◆ **РАБОЧЕЕ ЗАДАНИЕ**:
Перепиши приведённые ниже строки дословно и полностью. Отметки о картинках в ответ не включай.
= = =
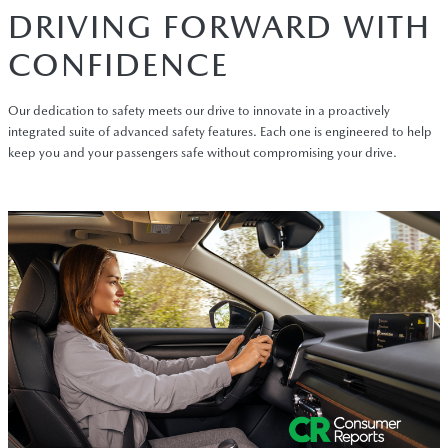
DRIVING FORWARD WITH
CONFIDENCE
Our dedication to safety meets our drive to innovate in a proactively
integrated suite of advanced safety features. Each one is engineered to help
keep you and your passengers safe without compromising your drive.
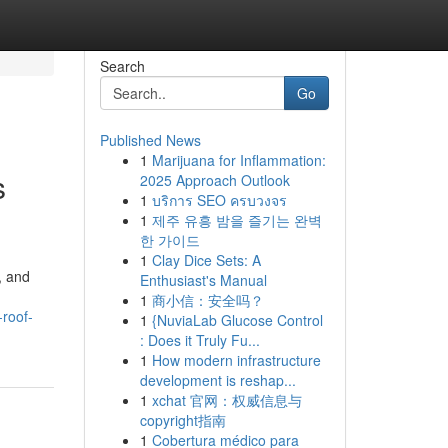
Search
Go
Published News
1
Marijuana for Inflammation:
s
2025 Approach Outlook
1
บริการ SEO ครบวงจร
1
제주 유흥 밤을 즐기는 완벽
한 가이드
1
Clay Dice Sets: A
, and
Enthusiast's Manual
1
商小信：安全吗？
-roof-
1
{NuviaLab Glucose Control
: Does it Truly Fu...
1
How modern infrastructure
development is reshap...
1
xchat 官网：权威信息与
copyright指南
1
Cobertura médico para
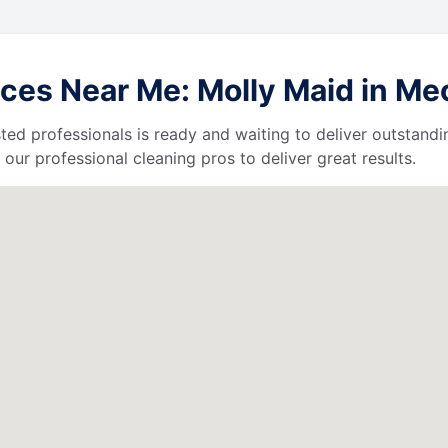
es Near Me: Molly Maid in Mech
ted professionals is ready and waiting to deliver outstandi
our professional cleaning pros to deliver great results.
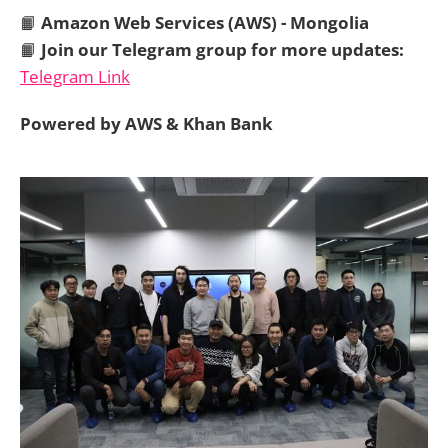
📙
Amazon Web Services (AWS) - Mongolia
📙
Join our Telegram group for more updates:
Telegram Link
Powered by AWS & Khan Bank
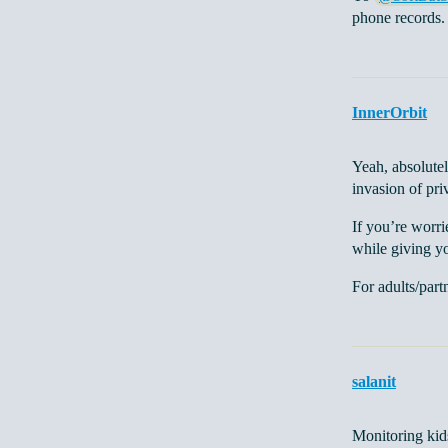
phone records.
InnerOrbit
Yeah, absolutel
invasion of pri
If you’re worri
while giving yo
For adults/part
salanit
Monitoring kids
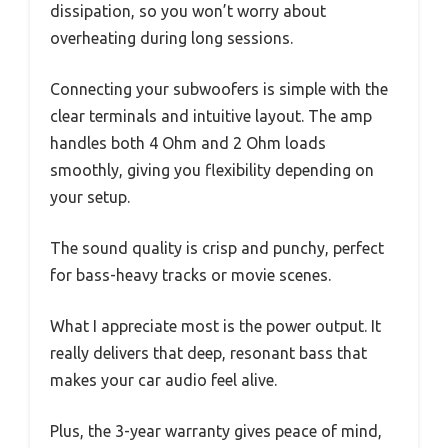
dissipation, so you won’t worry about
overheating during long sessions.
Connecting your subwoofers is simple with the
clear terminals and intuitive layout. The amp
handles both 4 Ohm and 2 Ohm loads
smoothly, giving you flexibility depending on
your setup.
The sound quality is crisp and punchy, perfect
for bass-heavy tracks or movie scenes.
What I appreciate most is the power output. It
really delivers that deep, resonant bass that
makes your car audio feel alive.
Plus, the 3-year warranty gives peace of mind,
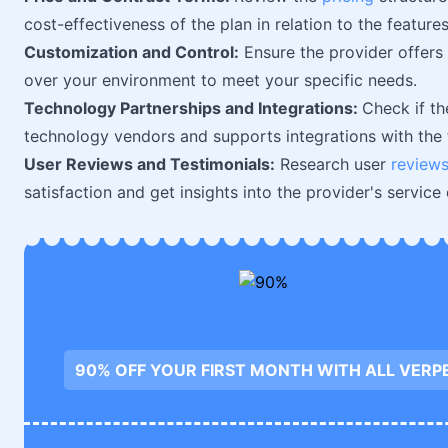
cost-effectiveness of the plan in relation to the feature
Customization and Control:
Ensure the provider offer
over your environment to meet your specific needs.
Technology Partnerships and Integrations:
Check if th
technology vendors and supports integrations with the t
User Reviews and Testimonials:
Research user
review
satisfaction and get insights into the provider's service q
90% OFF YOUR FIRST MONTH WITH ALL VERP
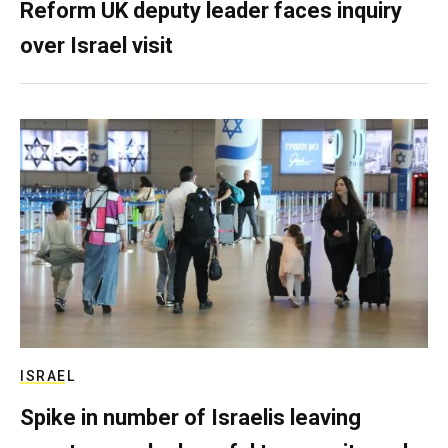
Reform UK deputy leader faces inquiry
over Israel visit
ISRAEL
Spike in number of Israelis leaving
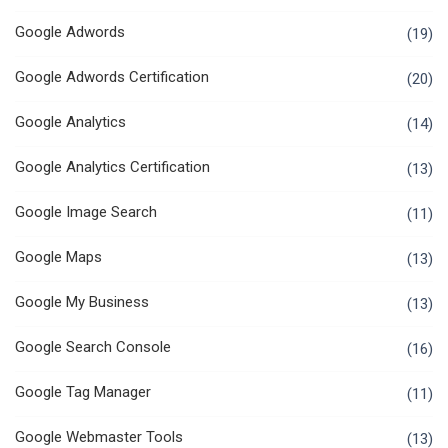
Google Adwords
(19)
Google Adwords Certification
(20)
Google Analytics
(14)
Google Analytics Certification
(13)
Google Image Search
(11)
Google Maps
(13)
Google My Business
(13)
Google Search Console
(16)
Google Tag Manager
(11)
Google Webmaster Tools
(13)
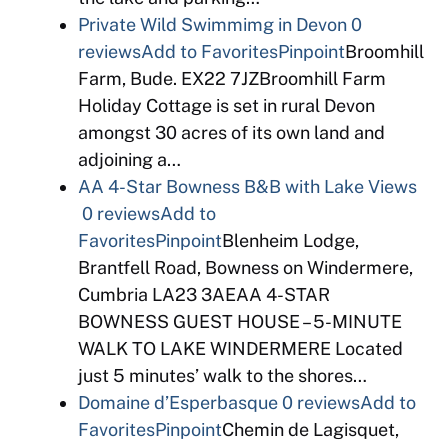
Private Wild Swimmimg in Devon
0
reviews
Add to Favorites
Pinpoint
Broomhill
Farm, Bude. EX22 7JZBroomhill Farm
Holiday Cottage is set in rural Devon
amongst 30 acres of its own land and
adjoining a…
AA 4-Star Bowness B&B with Lake Views
0 reviews
Add to
Favorites
Pinpoint
Blenheim Lodge,
Brantfell Road, Bowness on Windermere,
Cumbria LA23 3AEAA 4-STAR
BOWNESS GUEST HOUSE – 5-MINUTE
WALK TO LAKE WINDERMERE Located
just 5 minutes’ walk to the shores…
Domaine d’Esperbasque
0 reviews
Add to
Favorites
Pinpoint
Chemin de Lagisquet,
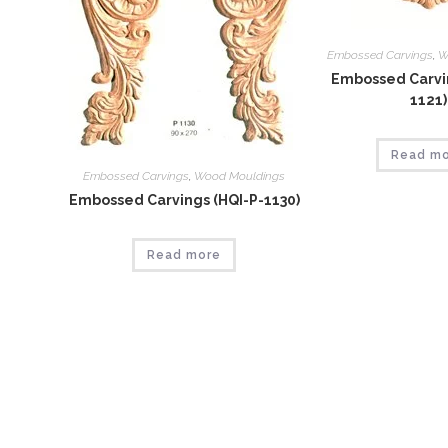
Embossed Carvings
,
W
Embossed Carvin
1121)
Read m
Embossed Carvings
,
Wood Mouldings
Embossed Carvings (HQI-P-1130)
Read more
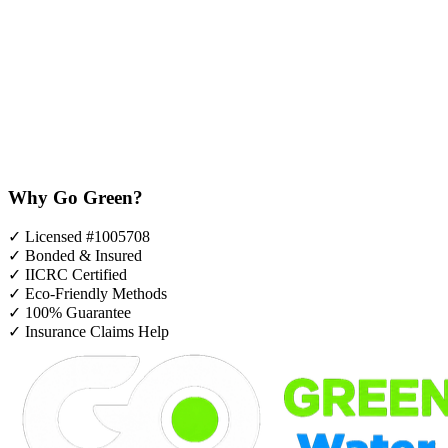
Why Go Green?
✓
Licensed #1005708
✓
Bonded & Insured
✓
IICRC Certified
✓
Eco-Friendly Methods
✓
100% Guarantee
✓
Insurance Claims Help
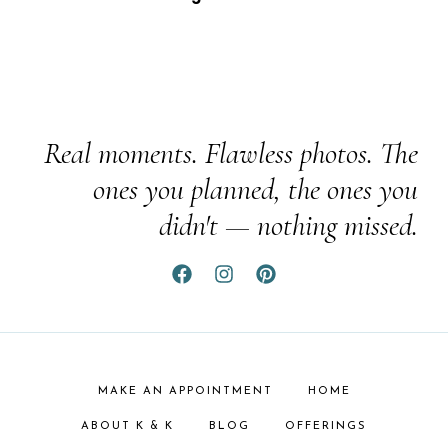
Real moments. Flawless photos. The
ones you planned, the ones you
didn't — nothing missed.
MAKE AN APPOINTMENT
HOME
ABOUT K & K
BLOG
OFFERINGS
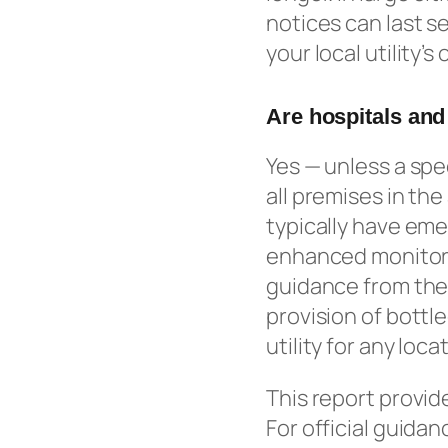
notices can last s
your local utility’
Are hospitals and
Yes — unless a spec
all premises in th
typically have eme
enhanced monitorin
guidance from the
provision of bottl
utility for any loc
This report provid
For official guidan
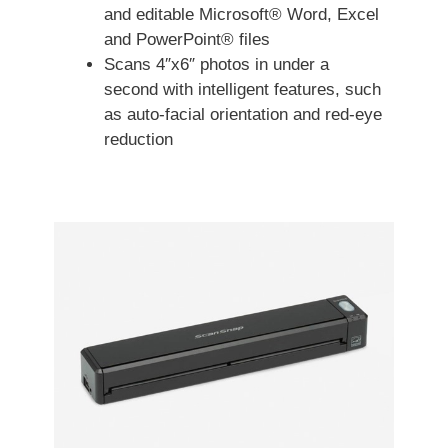
and editable Microsoft® Word, Excel
and PowerPoint® files
Scans 4″x6″ photos in under a
second with intelligent features, such
as auto-facial orientation and red-eye
reduction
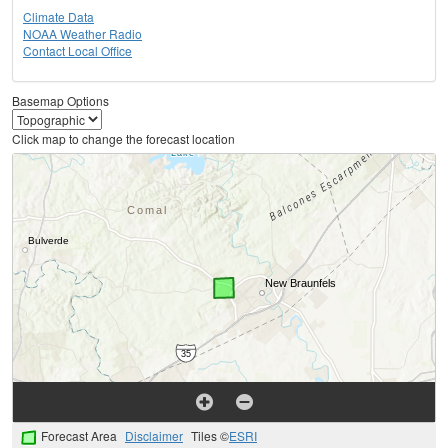
Climate Data
NOAA Weather Radio
Contact Local Office
Basemap Options
Click map to change the forecast location
Forecast Area
Disclaimer
Tiles ©
ESRI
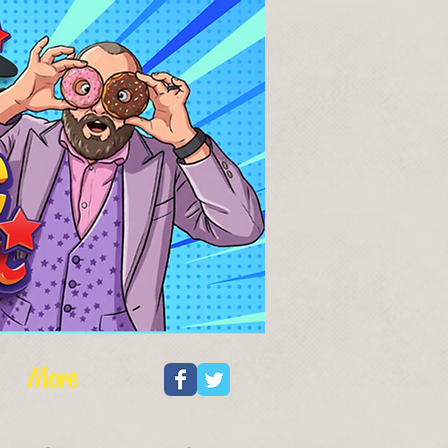
Log In
More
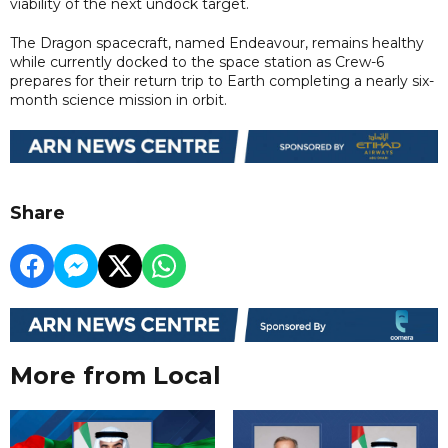
viability of the next undock target.
The Dragon spacecraft, named Endeavour, remains healthy
while currently docked to the space station as Crew-6
prepares for their return trip to Earth completing a nearly six-
month science mission in orbit.
Share
More from Local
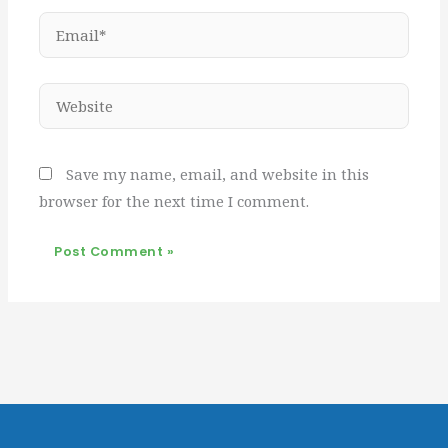
Email*
Website
Save my name, email, and website in this
browser for the next time I comment.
= = =
◆ **РЕШЕНИЕ ЗАДАНИЯ**:
DRIVING FORWARD WITH
CONFIDENCE
Our dedication to safety meets our drive to innovate in a proactively
integrated suite of advanced safety features. Each one is engineered to help
keep you and your passengers safe without compromising your drive.
Search
Go
Published News
1
Marijuana for Inflammation:
s
2025 Approach Outlook
1
บริการ SEO ครบวงจร
1
제주 유흥 밤을 즐기는 완벽
한 가이드
1
Clay Dice Sets: A
, and
Enthusiast's Manual
1
商小信：安全吗？
-roof-
1
{NuviaLab Glucose Control
: Does it Truly Fu...
1
How modern infrastructure
development is reshap...
1
xchat 官网：权威信息与
copyright指南
1
Cobertura médico para
es Near Me: Molly Maid in Mech
ted professionals is ready and waiting to deliver outstandi
our professional cleaning pros to deliver great results.
📙
Amazon Web Services (AWS) - Mongolia
📙
Join our Telegram group for more updates:
Telegram Link
Powered by AWS & Khan Bank
phone records.
InnerOrbit
Yeah, absolutel
invasion of pri
If you’re worri
while giving yo
For adults/part
salanit
Monitoring kids
dissipation, so you won’t worry about
overheating during long sessions.
Connecting your subwoofers is simple with the
clear terminals and intuitive layout. The amp
handles both 4 Ohm and 2 Ohm loads
smoothly, giving you flexibility depending on
your setup.
The sound quality is crisp and punchy, perfect
for bass-heavy tracks or movie scenes.
What I appreciate most is the power output. It
really delivers that deep, resonant bass that
makes your car audio feel alive.
Plus, the 3-year warranty gives peace of mind,
cost-effectiveness of the plan in relation to the feature
Customization and Control:
Ensure the provider offer
over your environment to meet your specific needs.
Technology Partnerships and Integrations:
Check if th
technology vendors and supports integrations with the t
User Reviews and Testimonials:
Research user
review
satisfaction and get insights into the provider's service q
90% OFF YOUR FIRST MONTH WITH ALL VERP
Reform UK deputy leader faces inquiry
over Israel visit
ISRAEL
Spike in number of Israelis leaving
Google Adwords
(19)
Google Adwords Certification
(20)
Google Analytics
(14)
Google Analytics Certification
(13)
Google Image Search
(11)
Google Maps
(13)
Google My Business
(13)
Google Search Console
(16)
Google Tag Manager
(11)
Google Webmaster Tools
(13)
Private Wild Swimmimg in Devon
0
reviews
Add to Favorites
Pinpoint
Broomhill
Farm, Bude. EX22 7JZBroomhill Farm
Holiday Cottage is set in rural Devon
amongst 30 acres of its own land and
adjoining a…
AA 4-Star Bowness B&B with Lake Views
0 reviews
Add to
Favorites
Pinpoint
Blenheim Lodge,
Brantfell Road, Bowness on Windermere,
Cumbria LA23 3AEAA 4-STAR
BOWNESS GUEST HOUSE – 5-MINUTE
WALK TO LAKE WINDERMERE Located
just 5 minutes’ walk to the shores…
Domaine d’Esperbasque
0 reviews
Add to
Favorites
Pinpoint
Chemin de Lagisquet,
Embossed Carvings
,
W
Embossed Carvin
1121)
Read m
Embossed Carvings
,
Wood Mouldings
Embossed Carvings (HQI-P-1130)
Read more
Why Go Green?
✓
Licensed #1005708
✓
Bonded & Insured
✓
IICRC Certified
✓
Eco-Friendly Methods
✓
100% Guarantee
✓
Insurance Claims Help
Real moments. Flawless photos. The
ones you planned, the ones you
didn't — nothing missed.
MAKE AN APPOINTMENT
HOME
ABOUT K & K
BLOG
OFFERINGS
notices can last s
your local utility’
Are hospitals and
Yes — unless a spec
all premises in th
typically have eme
enhanced monitorin
guidance from the
provision of bottl
utility for any loc
This report provid
For official guidan
and editable Microsoft® Word, Excel
and PowerPoint® files
Scans 4″x6″ photos in under a
second with intelligent features, such
as auto-facial orientation and red-eye
reduction
Climate Data
NOAA Weather Radio
Contact Local Office
Basemap Options
Click map to change the forecast location
Forecast Area
Disclaimer
Tiles ©
ESRI
Log In
More
viability of the next undock target.
The Dragon spacecraft, named Endeavour, remains healthy
while currently docked to the space station as Crew-6
prepares for their return trip to Earth completing a nearly six-
month science mission in orbit.
Share
More from Local
Email*
Website
Save my name, email, and website in this
browser for the next time I comment.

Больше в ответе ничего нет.